Required action - Take from the entries below the stretch from the line with "teddy bear: none" through the line with "wall art: none [371,132,436,196]", and return it exactly, leaving the pictures out.

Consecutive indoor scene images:
────────────────────────────────────────
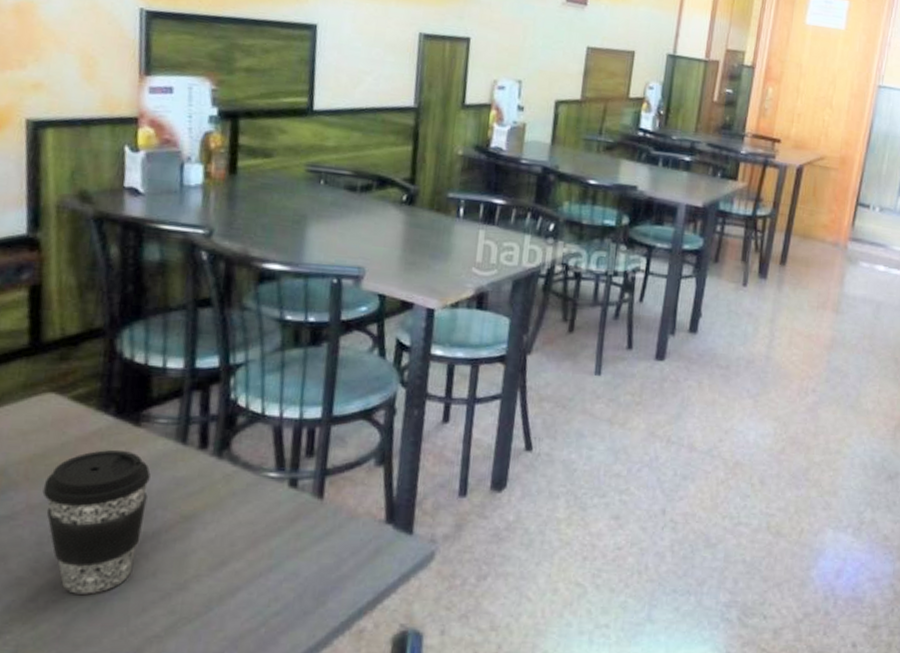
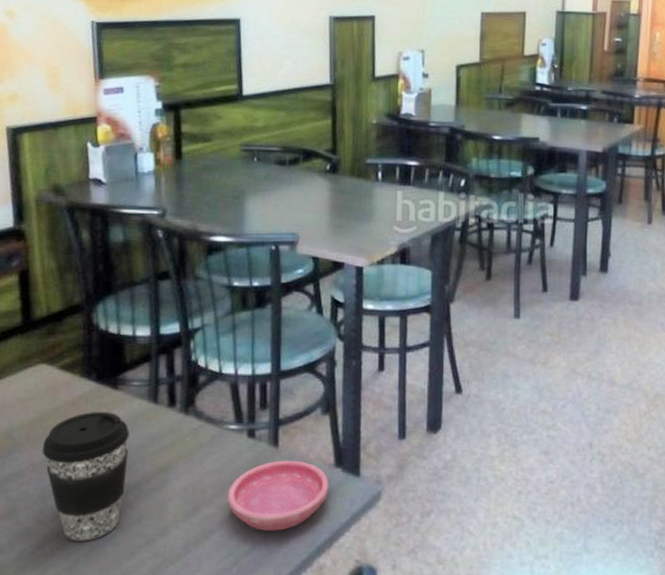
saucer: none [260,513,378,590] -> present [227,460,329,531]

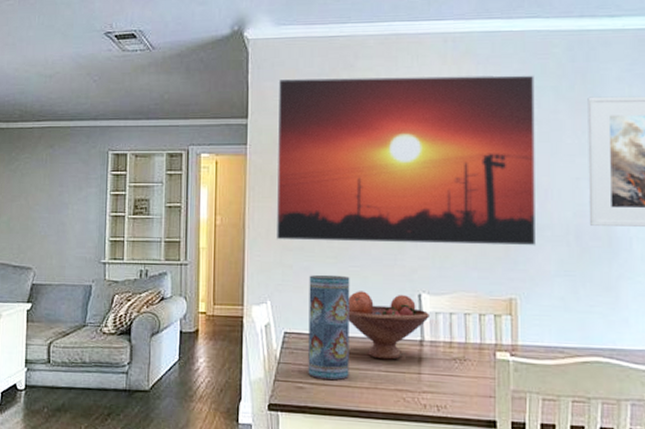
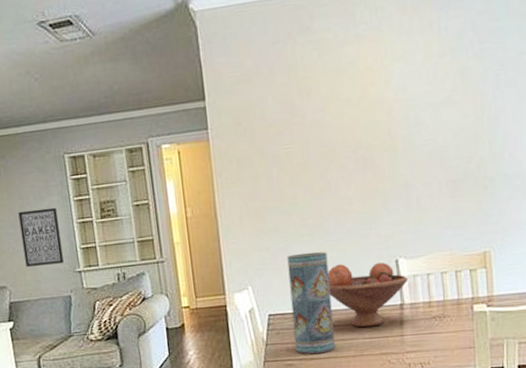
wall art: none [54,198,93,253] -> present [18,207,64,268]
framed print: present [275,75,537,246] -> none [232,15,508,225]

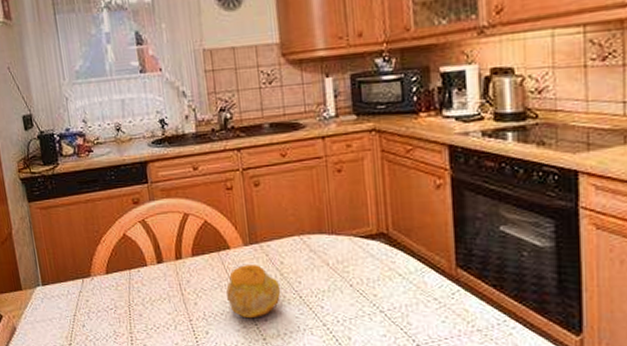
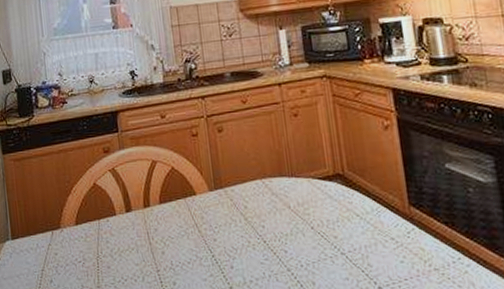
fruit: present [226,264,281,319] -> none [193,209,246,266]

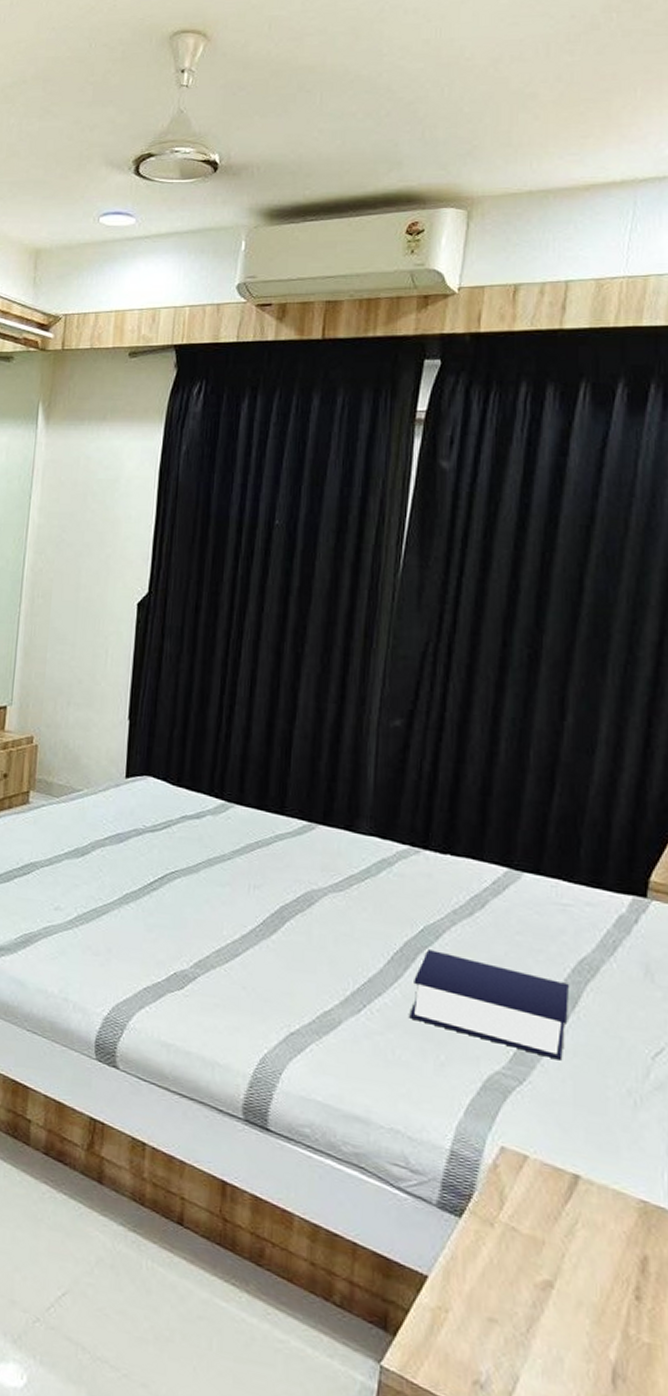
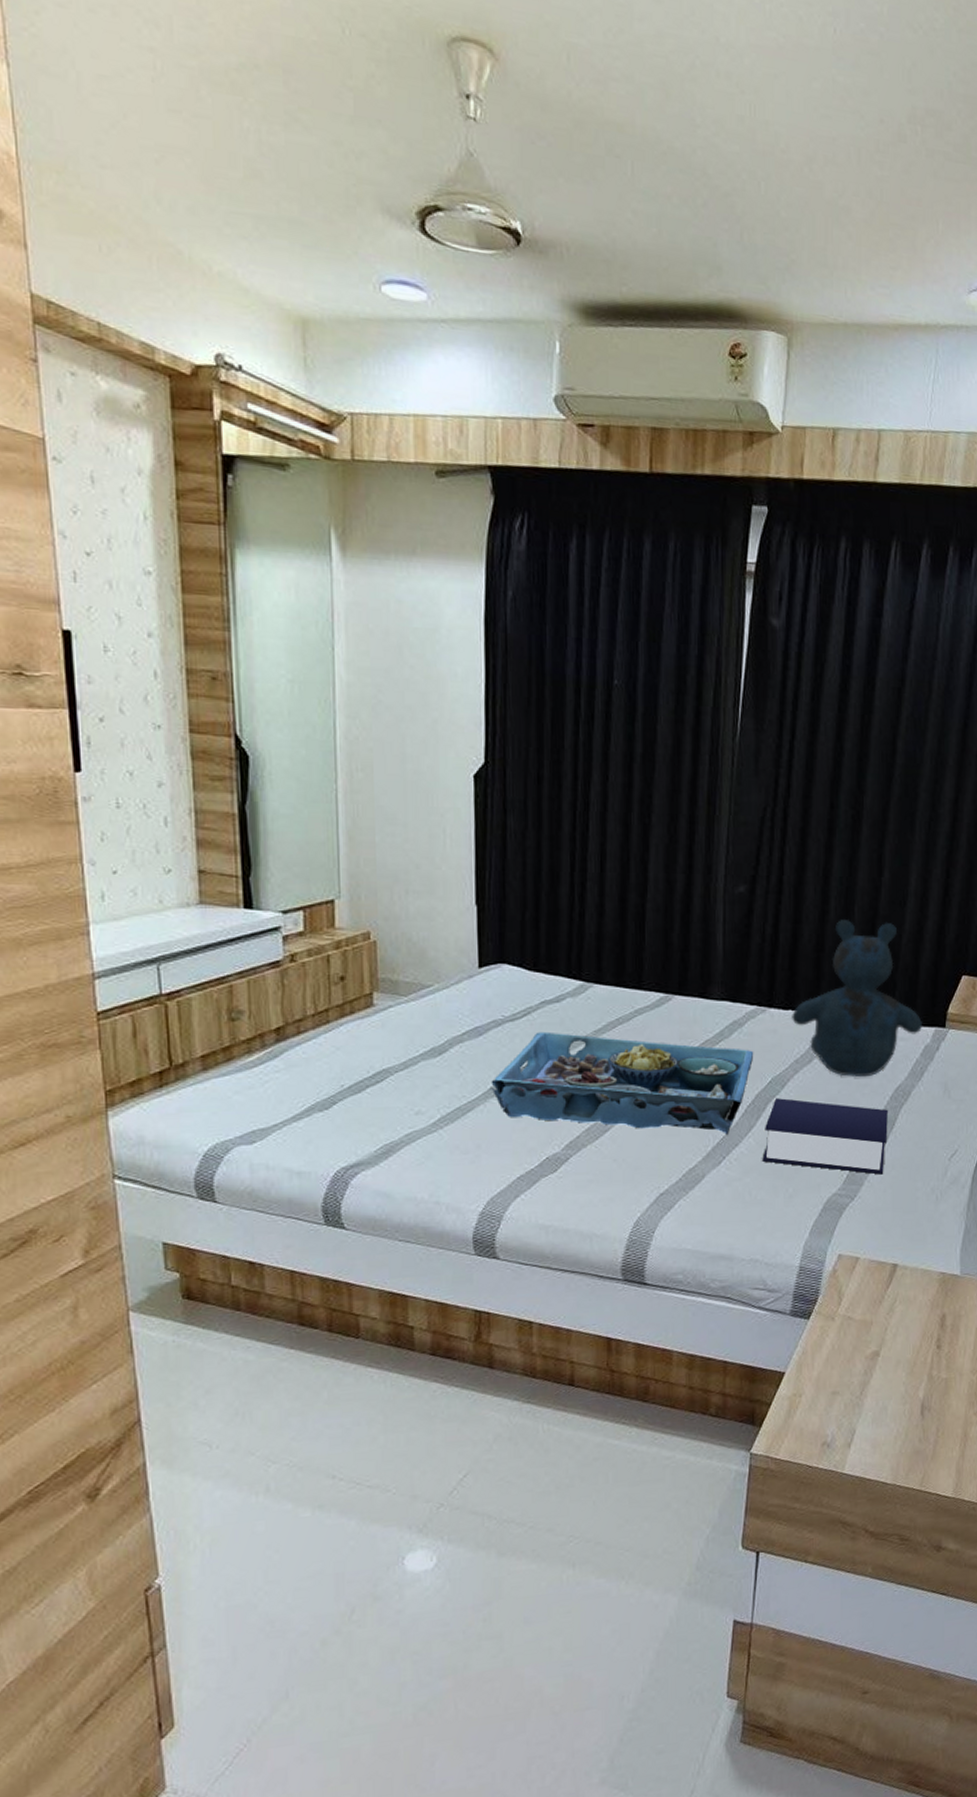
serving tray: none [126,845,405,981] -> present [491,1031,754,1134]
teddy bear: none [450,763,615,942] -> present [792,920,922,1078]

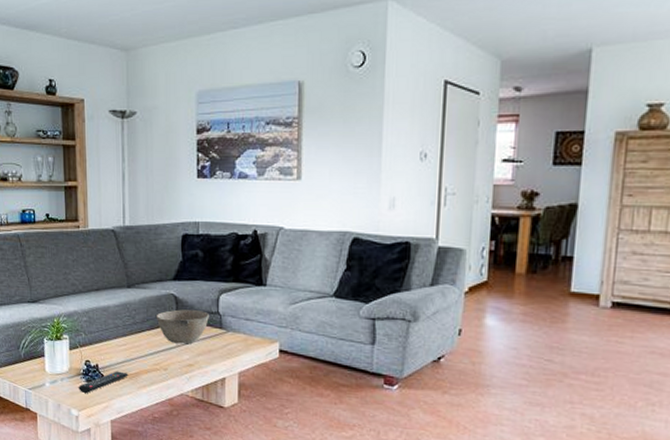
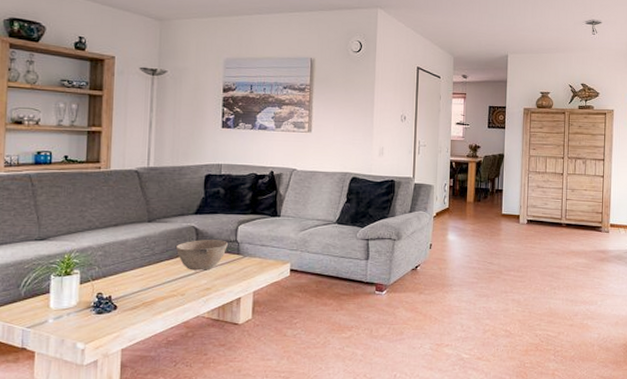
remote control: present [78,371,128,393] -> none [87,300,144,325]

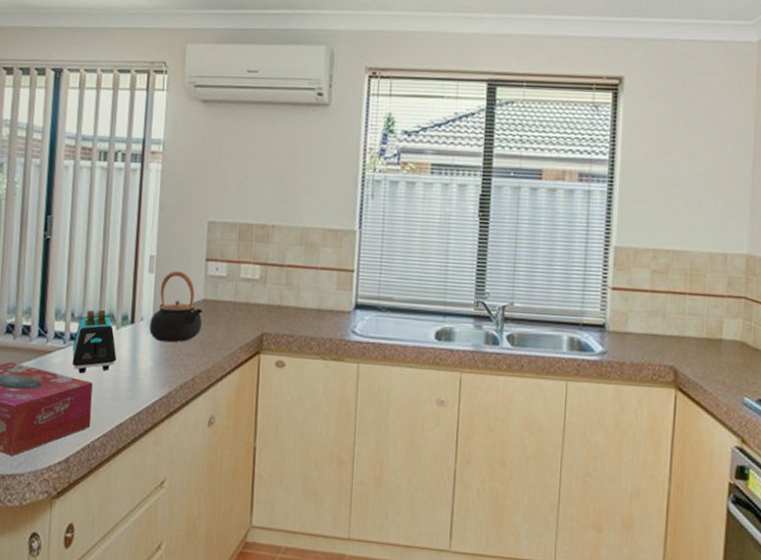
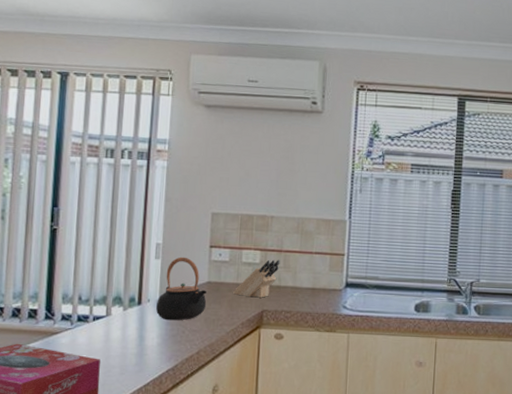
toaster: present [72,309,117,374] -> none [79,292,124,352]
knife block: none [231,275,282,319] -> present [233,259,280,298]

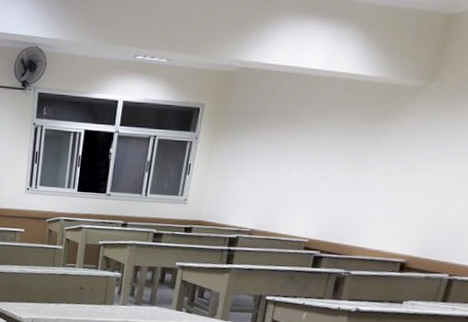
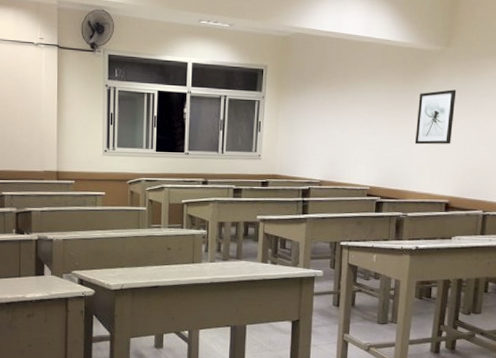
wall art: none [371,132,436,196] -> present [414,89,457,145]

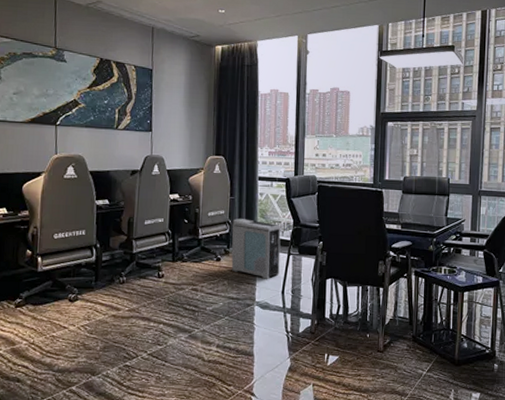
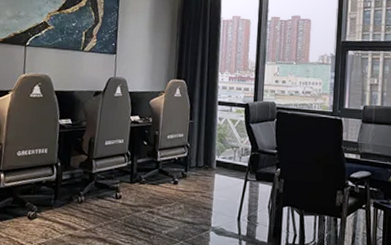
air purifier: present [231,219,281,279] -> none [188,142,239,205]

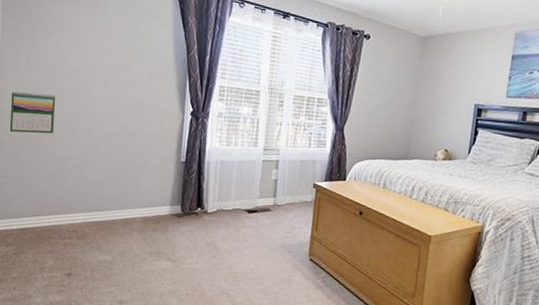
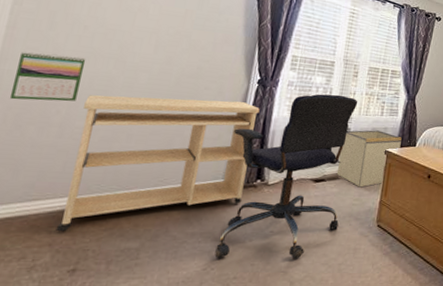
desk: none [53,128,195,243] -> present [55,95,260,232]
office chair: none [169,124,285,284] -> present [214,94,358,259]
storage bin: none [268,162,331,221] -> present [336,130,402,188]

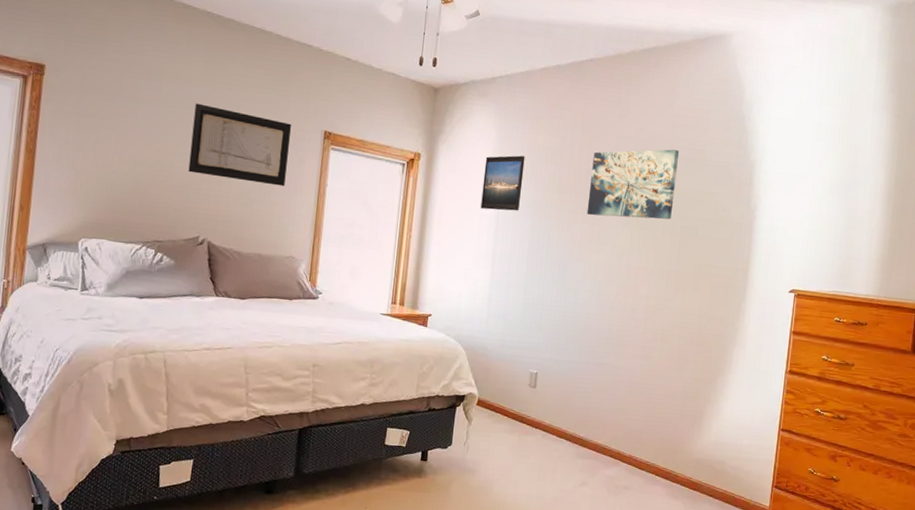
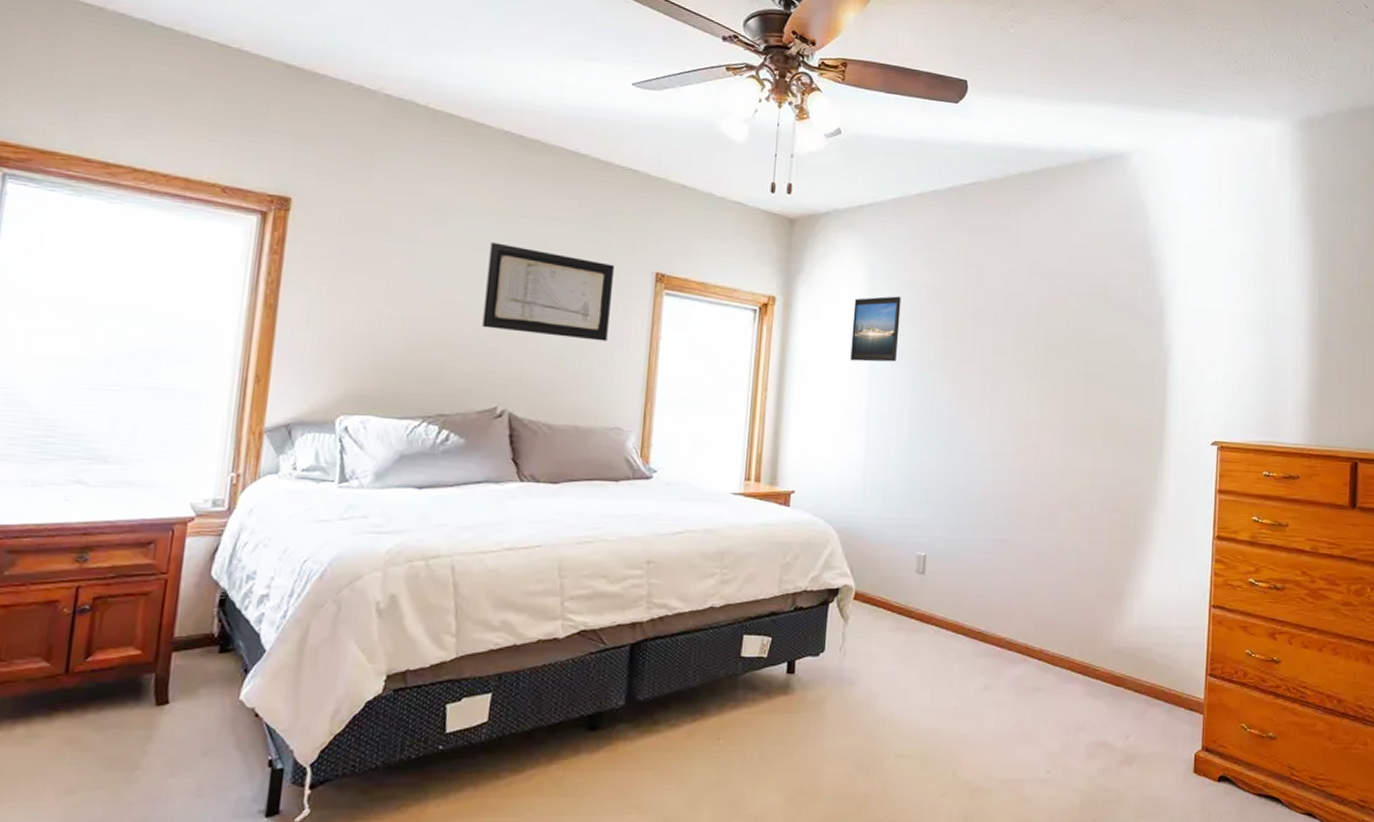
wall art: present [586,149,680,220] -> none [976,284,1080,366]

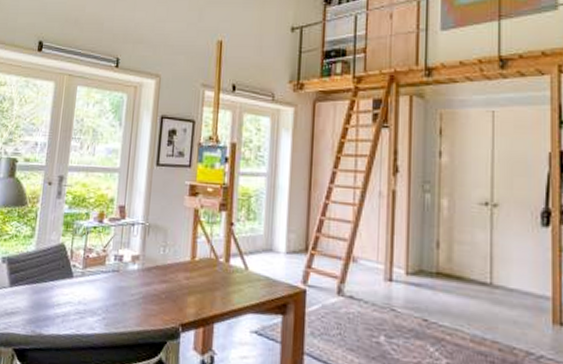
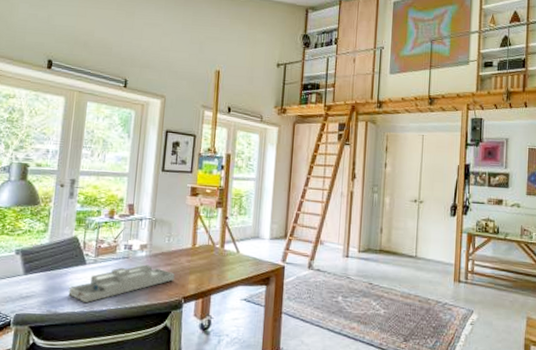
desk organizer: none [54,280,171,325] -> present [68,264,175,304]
────────────────────────────────────────
Output for this task -
teddy bear: none [450,763,615,942] -> present [792,920,922,1078]

remote control: present [78,371,128,393] -> none [87,300,144,325]

toaster: present [72,309,117,374] -> none [79,292,124,352]
knife block: none [231,275,282,319] -> present [233,259,280,298]

wall art: none [371,132,436,196] -> present [414,89,457,145]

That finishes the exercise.